The practical implication for an investor: in reflexive markets, traditional valuation is a moving target. The right question is not "what is this asset worth?" but "where in the reflexive cycle is it?" Early-stage reflexive bubbles (yes on two or three checklist items, valuations within a standard deviation of historical norms) can offer enormous returns. Late-stage reflexive bubbles (yes on all six items, valuations multiple standard deviations from norm) are the most dangerous markets in the world, because they continue past every rational sell signal until the break comes from outside the system.

The EMH defender's reply, fairly stated: Eugene Fama, who shared the Nobel for the efficient-markets work, does not concede the point — and his counter-argument deserves a fair hearing. The strongest case for EMH is not that prices are always “right,” but that they incorporate available information faster than any individual investor can act on it, which means the persistent excess returns reflexivity supposedly enables should not exist on average. The empirical record largely confirms the weak version: 80–90% of active managers underperform their benchmark over twenty years (SPIVA scorecards, decades running). What looks like reflexivity to Soros may look, to Fama, like the market repricing genuinely uncertain fundamentals (internet adoption, Tesla's manufacturing curve, AI productivity) where rational disagreement about future cash flows produces wide swings that only look irrational in hindsight. The honest synthesis is narrower than either pole: prices are mostly efficient in ways that defeat the average active trader, and occasionally reflexive in ways that produce the episodes Soros names. The interesting question is when each regime applies — a question neither pure theory can answer alone, and which is itself the next lesson.

What you just learned

The Efficient Market Hypothesis says prices reflect known information.
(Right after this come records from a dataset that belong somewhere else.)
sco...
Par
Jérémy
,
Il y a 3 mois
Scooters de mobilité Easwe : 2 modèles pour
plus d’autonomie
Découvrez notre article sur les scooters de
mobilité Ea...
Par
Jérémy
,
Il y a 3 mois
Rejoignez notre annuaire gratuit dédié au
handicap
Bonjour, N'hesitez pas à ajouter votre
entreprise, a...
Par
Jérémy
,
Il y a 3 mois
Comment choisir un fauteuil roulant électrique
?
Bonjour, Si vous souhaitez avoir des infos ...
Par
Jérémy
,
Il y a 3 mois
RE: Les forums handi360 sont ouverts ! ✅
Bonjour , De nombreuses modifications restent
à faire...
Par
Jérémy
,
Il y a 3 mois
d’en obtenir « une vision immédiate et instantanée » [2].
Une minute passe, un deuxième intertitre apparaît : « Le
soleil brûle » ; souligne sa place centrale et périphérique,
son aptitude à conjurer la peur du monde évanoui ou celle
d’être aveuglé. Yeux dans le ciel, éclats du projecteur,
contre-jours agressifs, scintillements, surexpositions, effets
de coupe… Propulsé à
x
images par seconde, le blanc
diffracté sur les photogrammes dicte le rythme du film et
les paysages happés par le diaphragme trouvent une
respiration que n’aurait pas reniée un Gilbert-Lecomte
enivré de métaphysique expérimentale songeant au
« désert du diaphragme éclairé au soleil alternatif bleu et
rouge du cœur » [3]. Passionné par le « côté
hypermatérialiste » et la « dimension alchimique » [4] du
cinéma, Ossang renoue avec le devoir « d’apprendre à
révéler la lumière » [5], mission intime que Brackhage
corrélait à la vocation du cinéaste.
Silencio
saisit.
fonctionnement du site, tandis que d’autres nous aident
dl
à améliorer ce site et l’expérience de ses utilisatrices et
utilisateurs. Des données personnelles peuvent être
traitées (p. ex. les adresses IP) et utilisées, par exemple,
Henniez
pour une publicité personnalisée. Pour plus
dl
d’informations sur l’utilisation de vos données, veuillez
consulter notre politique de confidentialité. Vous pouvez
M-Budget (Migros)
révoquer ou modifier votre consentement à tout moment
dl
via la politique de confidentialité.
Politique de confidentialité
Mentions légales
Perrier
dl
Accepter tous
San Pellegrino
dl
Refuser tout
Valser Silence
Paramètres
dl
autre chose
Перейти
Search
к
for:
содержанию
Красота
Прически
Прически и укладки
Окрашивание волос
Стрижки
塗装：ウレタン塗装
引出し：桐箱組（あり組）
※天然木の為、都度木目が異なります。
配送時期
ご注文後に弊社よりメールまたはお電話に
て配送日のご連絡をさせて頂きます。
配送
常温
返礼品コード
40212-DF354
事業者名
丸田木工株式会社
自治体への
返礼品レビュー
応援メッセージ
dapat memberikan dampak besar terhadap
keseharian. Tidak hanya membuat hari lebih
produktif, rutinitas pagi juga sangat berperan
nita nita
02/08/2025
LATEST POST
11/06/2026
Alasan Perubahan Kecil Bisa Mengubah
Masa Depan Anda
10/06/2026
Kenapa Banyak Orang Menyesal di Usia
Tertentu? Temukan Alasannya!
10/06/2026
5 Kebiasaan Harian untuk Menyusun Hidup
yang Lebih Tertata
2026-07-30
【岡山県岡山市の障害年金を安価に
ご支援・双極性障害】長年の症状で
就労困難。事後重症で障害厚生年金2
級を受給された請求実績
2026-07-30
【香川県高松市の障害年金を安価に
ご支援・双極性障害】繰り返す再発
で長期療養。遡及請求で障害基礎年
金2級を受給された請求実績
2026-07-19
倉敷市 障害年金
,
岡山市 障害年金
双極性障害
Reflexivity says prices change known information. Bubbles and crashes are not anomalies — they are the predictable consequence of feedback loops between perception and fundamentals. The same loop that produces 1990s-style booms produces the subsequent busts. Both frameworks are partly right; the discipline is knowing which regime a given market is in. Recognizing reflexive setups in real time is one of the most valuable analytical skills in finance — and one of the easiest to over-apply once you have the vocabulary.